What sucks is greedy people using them for the wrong reasons.
It's like robots. Playing with robots are awesome. Firing 1,000 people and replacing them with robots - and not sharing the benefits with the community sucks.
They really aren't though and that is half the problem. Everyone pretends they are awesome when the results are unusable garbage 80% of the time which makes them unusable for 99% of practical applications.
They are essentially a fun toy for most people, and an ok tool for people with the patience and training to get useful output from them. And they cost an insane amount of money to train and an insane amount of power to run.
Not to mention the other cost of training them, the human emotional cost. And the human cost of running them.

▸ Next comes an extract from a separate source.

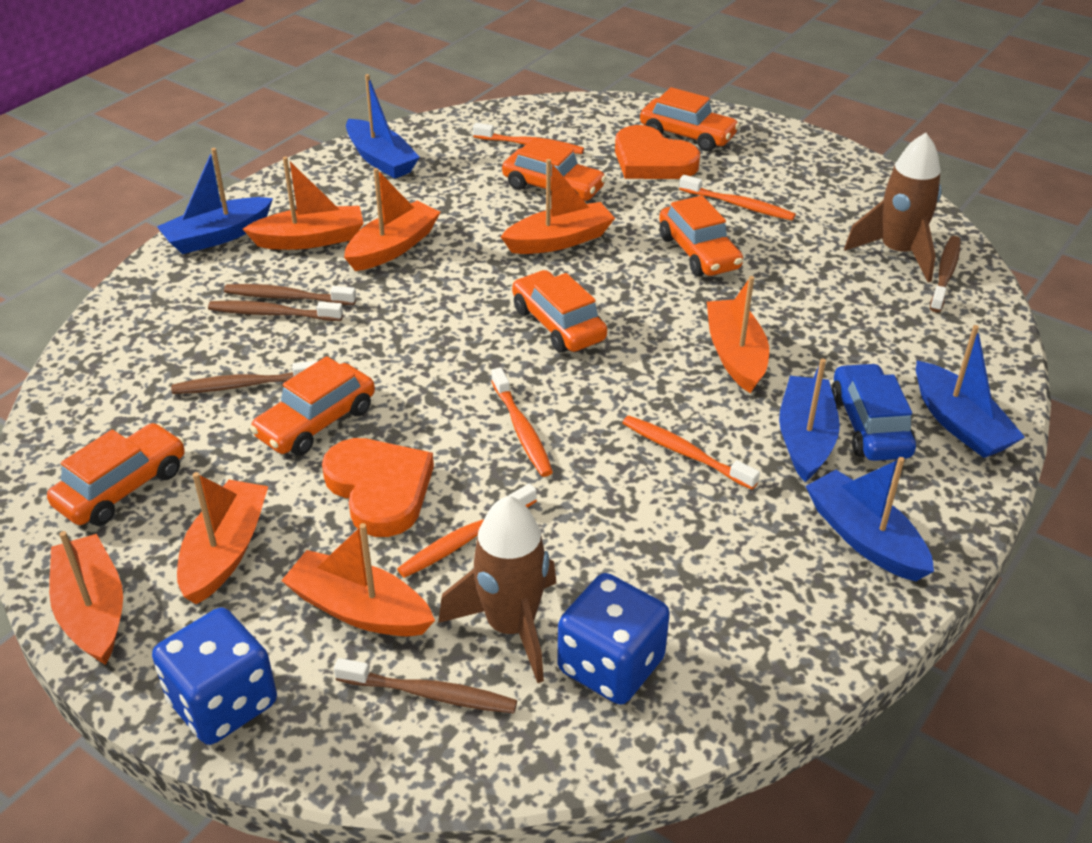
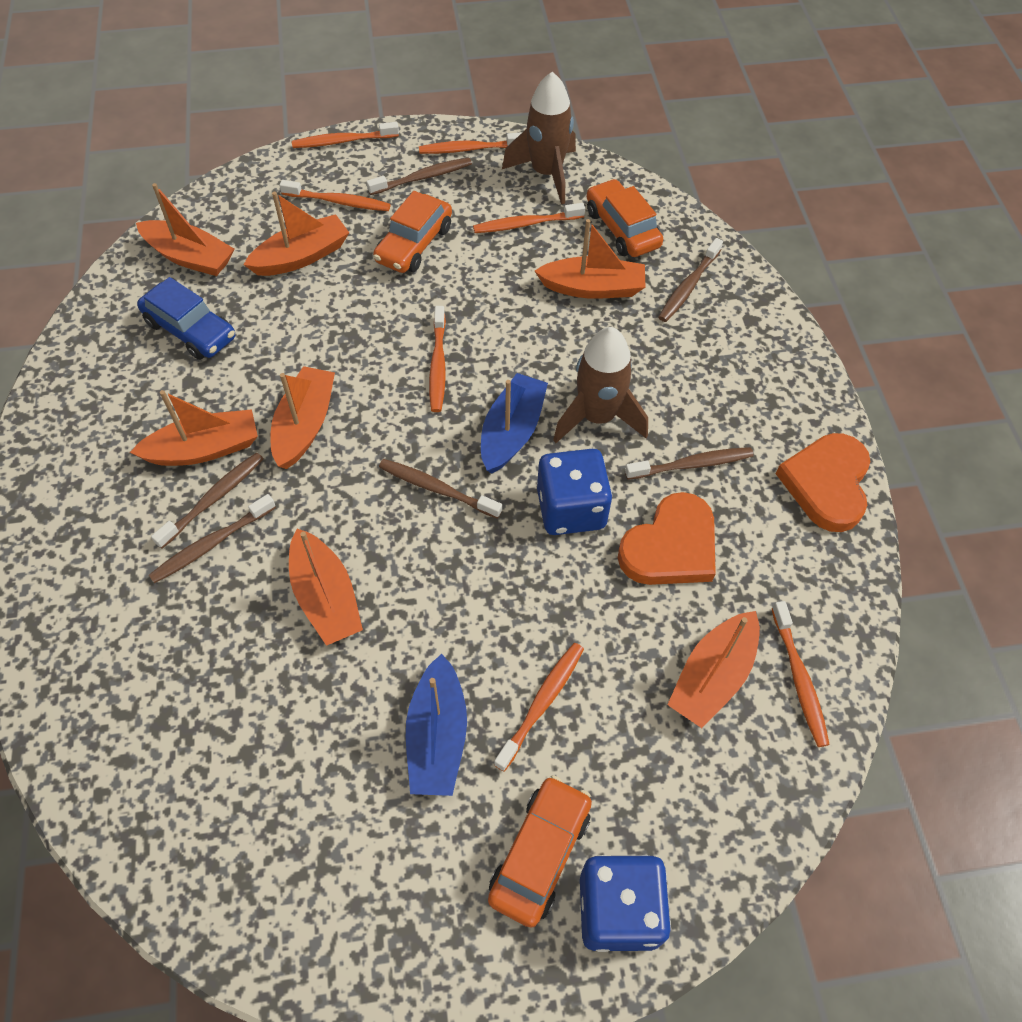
blue boat: [157,148,273,254] [346,74,420,179] [779,358,840,482] [806,457,934,581] [916,325,1025,458] = 5 -> [406,654,467,796] [481,373,548,474] = 2
brown toothbrush: [171,361,318,394] [208,300,343,321] [224,284,356,305] [334,658,517,713] [930,236,961,312] = 5 -> [149,494,276,583] [151,452,264,549] [366,158,472,195] [379,459,502,519] [625,447,754,480] [658,238,723,322] = 6
orange car: [47,423,185,526] [250,356,375,456] [502,137,607,201] [512,270,607,353] [640,87,740,151] [659,195,743,276] = 6 -> [373,191,452,273] [488,775,592,928] [586,179,663,257] = 3
orange toothbrush: [397,483,537,578] [473,123,584,154] [491,368,553,477] [622,416,760,490] [679,175,796,221] = 5 -> [280,180,391,211] [292,122,399,148] [419,133,521,154] [429,306,446,412] [473,203,585,233] [494,643,584,772] [772,601,830,747] = 7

It just costs so much of a variety of things, for an output that has barely made anything better. Maybe they might get "better" in the future, and have to get through this stage to get there, but I've also seen a lot of people saying they appear to be starting to plateau... maybe a temporary plateau, but if so, how temporary? Could we just drop it for 10 years and start back up when they won't be as inefficient? Maybe a law that they have to pay for everything they feed it, would effectively cause them to only emerge at a time when they are actually feasible.
People who track performance (like METR, a nonprofit) indicate that progress is, if anything, speeding up. Most people's use case is so simple they can't detect the difference. However for cases like complex problem solving, agentic tasks, etc you can in fact see significant progress happening. This should be concerning if you think the world isn't ready for labor displaced by LLMs.